# [WHAT THIS TASK INVOLVES]
Extract every line of text from all the items below, reproducing each line verbatim and leaving the pictures out of your answer.

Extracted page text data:
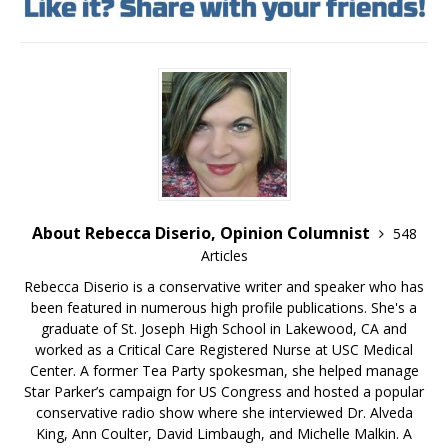
About Rebecca Diserio, Opinion Columnist
548
Articles
Rebecca Diserio is a conservative writer and speaker who has
been featured in numerous high profile publications. She's a
graduate of St. Joseph High School in Lakewood, CA and
worked as a Critical Care Registered Nurse at USC Medical
Center. A former Tea Party spokesman, she helped manage
Star Parker’s campaign for US Congress and hosted a popular
conservative radio show where she interviewed Dr. Alveda
King, Ann Coulter, David Limbaugh, and Michelle Malkin. A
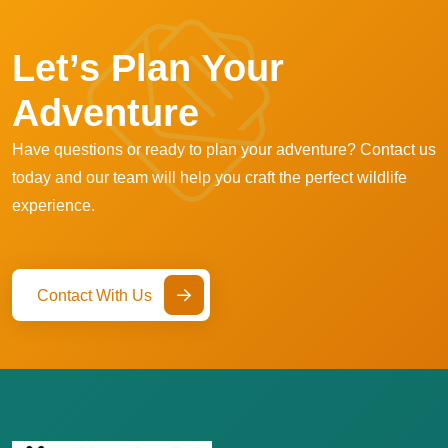
Let’s Plan Your
Adventure
Have questions or ready to plan your adventure? Contact us
today and our team will help you craft the perfect wildlife
experience.
Contact With Us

# [EXPECTED ANSWER]
About Rebecca Diserio, Opinion Columnist
548
Articles
Rebecca Diserio is a conservative writer and speaker who has
been featured in numerous high profile publications. She's a
graduate of St. Joseph High School in Lakewood, CA and
worked as a Critical Care Registered Nurse at USC Medical
Center. A former Tea Party spokesman, she helped manage
Star Parker’s campaign for US Congress and hosted a popular
conservative radio show where she interviewed Dr. Alveda
King, Ann Coulter, David Limbaugh, and Michelle Malkin. A
Let’s Plan Your
Adventure
Have questions or ready to plan your adventure? Contact us
today and our team will help you craft the perfect wildlife
experience.
Contact With Us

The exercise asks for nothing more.